EXCERPT PROVIDED:
"""

Influential bishops were the great patrons of southern Gaulish monasticism, while the Frankish-Irish monasticism that spread from around 600 was protected by Frankish lay magnates and Merovingian kings. The most important representative of the Irish monastic tradition, Columbanus, founded around 590 the abbeys of Luxeuil, Annegray, and Fontaines in the Belfort Gap. For the many Frankish nobles who entered these houses, Columbanus drew up his Regula monachorum, setting aside the strict Irish penitential discipline in favor of the milder Rule of Saint Benedict. This rule was initially also followed at Moutier-Grandval Abbey, founded thanks to a donation from the dukes of Alsace and settled directly from Luxeuil. Under increasing Frankish influence, the Christianization of the Alemanni—settled between the Romanized Burgundy and long-Christianized Rhaetia—was completed by the late 8th century. As part of the establishment of state organization, local nobles and high officials of the Frankish imperial aristocracy, such as the counts and dukes of Alsace and Alemannia, founded richly endowed and privileged monasteries, among them Reichenau and the cenobitic community on the site of the former hermitage of St. Gall. The first abbot of the latter, Otmar (from 719), is said to have adopted the Benedictine rule at the urging of the Frankish mayor of the palace. The priory of Lucerne dates from around 750, and Rheinau Abbey probably from shortly after 800.

"""

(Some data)

"""

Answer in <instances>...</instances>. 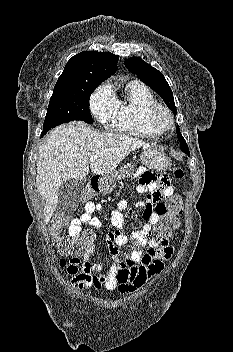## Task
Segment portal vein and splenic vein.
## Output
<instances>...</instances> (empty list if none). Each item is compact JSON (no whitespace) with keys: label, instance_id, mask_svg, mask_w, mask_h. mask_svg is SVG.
Wrapping results in <instances>:
<instances>
[{"label":"portal vein and splenic vein","instance_id":"1","mask_svg":"<svg viewBox=\"0 0 233 352\" xmlns=\"http://www.w3.org/2000/svg\"><path fill=\"white\" fill-rule=\"evenodd\" d=\"M97 160V156H91L90 158H89V161L90 162H95Z\"/></svg>","mask_w":233,"mask_h":352}]
</instances>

"""

EXERCISE TASK: Carry on the passage about early monasticism, starting right after its final sentence on the priory of Lucerne and Rheinau Abbey.

EXERCISE ANSWER:
The first women's convent in Alemannia was founded by Louis the German at Zürich in 853. In Rhaetia, the women's community of Cazis, founded around 700 by the Zaccons (Victorids), predated the male abbeys of Disentis and Pfäfers, richly endowed by the same dynasty in the first half of the 8th century. Charlemagne himself may have taken part in the foundation of Müstair Abbey on the road over the Ofen Pass, while the women's convent of Schänis was a foundation of the Rhaetian count Hunfrid (814/823). The Carolingian period brought a flowering of monasticism in southern Alemannia and Rhaetia, marked by relatively dense settlement of well-populated monasteries, increasingly clerical in character, by extensive land clearance, and by religious and cultural influence in which St. Gall surpassed all others.

Owing to the early medieval interweaving of religious, cultural, and political forces, the fate of monasteries depended on their closeness to the ruling house, which secured them legally and materially through grants of immunity, free abbatial elections, and donations, while at the same time placing them in the service of the realm; the St. Gall abbots Grimald and Salomo III, for example, served as chancellors of the East Frankish king. Einsiedeln Abbey also belongs to this Carolingian-Ottonian type of royal monastery. Founded in 934 as a private monastery by the Swabian ducal couple Hermann I and Reginlinde, it was raised to the rank of imperial abbey by Otto I in 947. After being shaped monastically and intellectually on the model of St. Gall, it joined the Lorraine imperial-monastic reform movement and became the leading center of reform in Swabia, sending many of its monks as abbots to other communities.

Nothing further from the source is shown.